Over the past several years, I/O subsystems have become a focal point within the
real-time computing segment because of the significant flexibility and diverse
functionality they offer to system architects. As applied to this market segment,
I/O subsystems are generally VME or CompactPCI in form-factor and usually have
two PMC (PCI Mezzanine Card) sites to support various interconnects.
Along with readily available APIs (Application Programming Interface) and development
environments, PMC sites should be largely credited for leading to the broader
acceptance of the I/O subsystem product category in embedded systems. As PMCs
are electrically equivalent to the ubiquitous PCI bus, the mezzanines can easily
accommodate any silicon with a PCI interface.
Since the PCI bus is the de facto standard for the manufacturers of I/O silicon,
this has led to an incredible breadth of product offerings. But more than just
choice, it has provided a platform for flexibility and future upgrades not previously
possible. As fabric protocols evolve and interconnects advance to higher speeds,
the I/O subsystem’s PMCs can be refreshed accordingly while preserving the
initial investment in the primary carrier board and much of the associated embedded
software without having a domino upgrade effect on other cards in the system.
From an embedded architectural perspective, these carriers have generally been
designed to optimize throughput from the interconnect, via the PMC site, to the
backplane or to the secondary PMC site. Acting much like a bridge or router, this
is a very effective implementation for most applications. When used at either
end of the system, this strategy generally feeds or offloads internal system resources—the
multicomputer—at the fastest possible rate.
Beyond PMC-based I/O subsystems, even within the confines of VME and CompactPCI,
there are several other mezzanine implementations available. Some of these include
Industry Pack (IP), Pentek’s Velocity Interface Mezzanine (VIM), and Mercury
Computer’s Type B Daughtercards, all of which can be configured to create
I/O subsystems in much the same way as PMC-based carriers.
Memory Nodes and I/O in Multi-Processing
With the product category broadly defined, a possible implementation can be
examined. The system in Figure 1 involves a signal processing application where
remote converters sample and digitize signal data before transferring to the
multi-compute system. After processing by the multicomputer is completed, data
is uploaded to a video display and sent to persistent storage for archival and
additional non-real-time processing.
This system is VME in form-factor and utilizes a RACE++ backplane overlay across
the P2 connectors to provide a switch fabric interconnect to each board in the
system. The system can be divided into four primary subsections: the single board
computer (SBC), the front-end I/O subsystem, the multicomputer and the rear-end
I/O subsystems. The SBC maintains command and control over the VME bus on P1 while
primary data transfers take place over the RACE++ fabric on P2.
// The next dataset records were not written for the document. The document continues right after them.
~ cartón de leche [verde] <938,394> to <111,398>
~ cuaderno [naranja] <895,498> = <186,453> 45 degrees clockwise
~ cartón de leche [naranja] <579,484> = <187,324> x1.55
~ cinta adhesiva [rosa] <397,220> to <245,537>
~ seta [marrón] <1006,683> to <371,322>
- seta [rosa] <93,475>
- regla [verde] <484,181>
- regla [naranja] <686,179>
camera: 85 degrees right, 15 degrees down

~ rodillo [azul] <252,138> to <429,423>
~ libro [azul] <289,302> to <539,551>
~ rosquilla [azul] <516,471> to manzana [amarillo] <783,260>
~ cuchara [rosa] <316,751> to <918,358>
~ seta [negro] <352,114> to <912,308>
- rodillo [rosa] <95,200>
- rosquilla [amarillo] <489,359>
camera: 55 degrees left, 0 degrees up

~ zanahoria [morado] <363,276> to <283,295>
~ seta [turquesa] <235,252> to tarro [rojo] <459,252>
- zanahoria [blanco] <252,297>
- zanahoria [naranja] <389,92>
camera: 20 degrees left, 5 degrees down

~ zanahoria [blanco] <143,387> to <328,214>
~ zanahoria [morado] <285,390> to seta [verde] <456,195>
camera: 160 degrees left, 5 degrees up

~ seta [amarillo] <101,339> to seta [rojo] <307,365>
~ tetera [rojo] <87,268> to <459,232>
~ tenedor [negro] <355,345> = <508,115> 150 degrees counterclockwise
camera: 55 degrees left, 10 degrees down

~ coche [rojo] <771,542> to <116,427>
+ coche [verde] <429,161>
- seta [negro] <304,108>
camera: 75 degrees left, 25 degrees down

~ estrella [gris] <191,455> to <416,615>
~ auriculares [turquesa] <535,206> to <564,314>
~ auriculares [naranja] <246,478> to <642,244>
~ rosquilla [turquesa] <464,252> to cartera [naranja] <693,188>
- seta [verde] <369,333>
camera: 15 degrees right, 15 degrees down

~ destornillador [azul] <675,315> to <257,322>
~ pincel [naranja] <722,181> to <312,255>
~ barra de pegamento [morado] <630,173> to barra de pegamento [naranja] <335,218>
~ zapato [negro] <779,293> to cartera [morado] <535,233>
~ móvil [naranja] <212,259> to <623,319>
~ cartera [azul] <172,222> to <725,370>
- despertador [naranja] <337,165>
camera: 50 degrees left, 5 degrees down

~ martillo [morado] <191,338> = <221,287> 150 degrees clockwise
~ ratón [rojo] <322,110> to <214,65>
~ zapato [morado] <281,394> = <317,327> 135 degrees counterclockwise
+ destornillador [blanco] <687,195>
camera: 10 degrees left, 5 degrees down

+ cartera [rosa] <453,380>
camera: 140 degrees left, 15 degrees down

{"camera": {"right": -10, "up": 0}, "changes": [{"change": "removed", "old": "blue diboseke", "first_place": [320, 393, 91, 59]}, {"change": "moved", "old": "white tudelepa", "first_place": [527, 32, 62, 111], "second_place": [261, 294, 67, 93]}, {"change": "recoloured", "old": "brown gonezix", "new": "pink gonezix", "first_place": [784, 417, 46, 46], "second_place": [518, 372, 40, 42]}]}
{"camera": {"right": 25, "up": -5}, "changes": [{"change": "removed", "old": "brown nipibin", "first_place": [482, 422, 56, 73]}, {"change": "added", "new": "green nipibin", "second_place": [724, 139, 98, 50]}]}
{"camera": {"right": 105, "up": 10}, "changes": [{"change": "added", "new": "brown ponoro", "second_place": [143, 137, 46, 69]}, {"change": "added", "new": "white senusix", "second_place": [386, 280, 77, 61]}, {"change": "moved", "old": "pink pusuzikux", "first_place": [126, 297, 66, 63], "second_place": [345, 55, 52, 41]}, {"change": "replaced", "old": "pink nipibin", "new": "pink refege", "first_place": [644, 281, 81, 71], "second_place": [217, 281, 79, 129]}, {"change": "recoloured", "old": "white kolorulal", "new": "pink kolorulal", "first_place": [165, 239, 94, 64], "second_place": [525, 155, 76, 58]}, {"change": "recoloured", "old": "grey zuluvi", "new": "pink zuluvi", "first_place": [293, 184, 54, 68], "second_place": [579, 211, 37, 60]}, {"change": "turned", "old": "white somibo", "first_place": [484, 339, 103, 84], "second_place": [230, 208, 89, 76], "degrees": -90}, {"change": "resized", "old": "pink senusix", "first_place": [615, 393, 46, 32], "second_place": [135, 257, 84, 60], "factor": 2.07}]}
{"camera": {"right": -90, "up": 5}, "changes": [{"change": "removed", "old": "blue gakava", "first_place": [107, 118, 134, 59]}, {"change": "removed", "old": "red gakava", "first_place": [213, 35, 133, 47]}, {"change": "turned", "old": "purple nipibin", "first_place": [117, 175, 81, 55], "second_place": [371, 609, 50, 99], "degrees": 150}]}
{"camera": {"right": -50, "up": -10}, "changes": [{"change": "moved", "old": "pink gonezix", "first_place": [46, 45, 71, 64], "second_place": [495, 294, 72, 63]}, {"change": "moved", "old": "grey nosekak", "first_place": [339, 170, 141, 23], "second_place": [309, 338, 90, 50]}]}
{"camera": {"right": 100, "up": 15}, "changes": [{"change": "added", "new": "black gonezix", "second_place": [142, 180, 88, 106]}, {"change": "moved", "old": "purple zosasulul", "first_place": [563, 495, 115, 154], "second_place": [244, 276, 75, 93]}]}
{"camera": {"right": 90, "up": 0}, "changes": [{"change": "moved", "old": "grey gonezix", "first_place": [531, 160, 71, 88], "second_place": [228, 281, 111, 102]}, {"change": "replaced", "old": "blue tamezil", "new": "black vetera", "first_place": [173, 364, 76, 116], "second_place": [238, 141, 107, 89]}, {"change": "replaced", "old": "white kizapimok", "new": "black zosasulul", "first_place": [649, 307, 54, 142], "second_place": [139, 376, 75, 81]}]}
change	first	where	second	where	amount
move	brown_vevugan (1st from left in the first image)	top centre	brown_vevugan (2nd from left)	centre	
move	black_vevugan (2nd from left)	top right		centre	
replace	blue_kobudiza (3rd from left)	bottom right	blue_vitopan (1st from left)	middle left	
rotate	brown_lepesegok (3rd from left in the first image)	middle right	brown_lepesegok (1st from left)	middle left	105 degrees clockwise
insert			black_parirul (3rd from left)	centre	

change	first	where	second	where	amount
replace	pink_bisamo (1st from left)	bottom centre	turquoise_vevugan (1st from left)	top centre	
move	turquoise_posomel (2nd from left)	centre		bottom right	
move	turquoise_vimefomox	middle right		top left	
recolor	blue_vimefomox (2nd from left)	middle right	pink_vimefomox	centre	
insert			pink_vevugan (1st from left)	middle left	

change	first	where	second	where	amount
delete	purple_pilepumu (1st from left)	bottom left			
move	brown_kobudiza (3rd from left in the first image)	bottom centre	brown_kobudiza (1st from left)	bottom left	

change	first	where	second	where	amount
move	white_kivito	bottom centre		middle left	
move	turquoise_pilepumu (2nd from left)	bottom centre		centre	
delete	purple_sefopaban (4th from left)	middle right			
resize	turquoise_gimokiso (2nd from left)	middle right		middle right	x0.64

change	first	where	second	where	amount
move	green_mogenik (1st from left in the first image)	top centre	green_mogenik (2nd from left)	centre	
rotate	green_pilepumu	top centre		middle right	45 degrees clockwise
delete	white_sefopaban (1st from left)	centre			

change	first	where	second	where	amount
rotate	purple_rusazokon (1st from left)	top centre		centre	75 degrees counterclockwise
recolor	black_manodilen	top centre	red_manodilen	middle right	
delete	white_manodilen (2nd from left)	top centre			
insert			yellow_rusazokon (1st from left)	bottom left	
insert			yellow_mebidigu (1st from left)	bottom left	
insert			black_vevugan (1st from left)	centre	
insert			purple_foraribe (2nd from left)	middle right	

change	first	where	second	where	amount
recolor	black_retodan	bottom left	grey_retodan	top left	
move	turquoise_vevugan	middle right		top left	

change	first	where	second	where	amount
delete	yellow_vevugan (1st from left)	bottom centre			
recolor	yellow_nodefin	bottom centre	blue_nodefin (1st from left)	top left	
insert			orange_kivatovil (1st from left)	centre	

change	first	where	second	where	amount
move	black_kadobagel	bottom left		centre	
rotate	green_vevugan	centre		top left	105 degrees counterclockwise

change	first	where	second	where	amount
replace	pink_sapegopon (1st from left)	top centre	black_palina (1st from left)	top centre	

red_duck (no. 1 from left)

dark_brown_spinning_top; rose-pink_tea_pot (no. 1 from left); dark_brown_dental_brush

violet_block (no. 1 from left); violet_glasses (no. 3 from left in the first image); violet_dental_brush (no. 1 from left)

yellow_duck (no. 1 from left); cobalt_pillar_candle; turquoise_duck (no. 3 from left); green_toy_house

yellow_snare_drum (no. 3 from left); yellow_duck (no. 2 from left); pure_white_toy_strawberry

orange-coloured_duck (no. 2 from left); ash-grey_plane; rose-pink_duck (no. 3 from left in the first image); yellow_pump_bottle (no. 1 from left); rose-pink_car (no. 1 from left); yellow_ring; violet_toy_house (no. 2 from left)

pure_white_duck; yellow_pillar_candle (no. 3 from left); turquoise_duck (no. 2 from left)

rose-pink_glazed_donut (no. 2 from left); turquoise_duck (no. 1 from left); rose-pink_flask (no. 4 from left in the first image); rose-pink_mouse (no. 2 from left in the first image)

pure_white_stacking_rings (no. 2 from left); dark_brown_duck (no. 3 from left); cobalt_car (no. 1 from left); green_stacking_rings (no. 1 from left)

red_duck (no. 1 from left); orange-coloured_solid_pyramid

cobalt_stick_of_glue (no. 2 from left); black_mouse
To acquire data from the remote converters, Serial FPDP has been chosen as the
input device in the front end I/O subsystem because of its simple, low overhead
protocol and the resilience of its Fibre Channel fabric. This is a real-time application
and as such, data input streams can be difficult to predict and schedule. Trace
analysis reveals that small "bursty" transfers can be followed by periods
of long delays or, subsequently, long sustained streams.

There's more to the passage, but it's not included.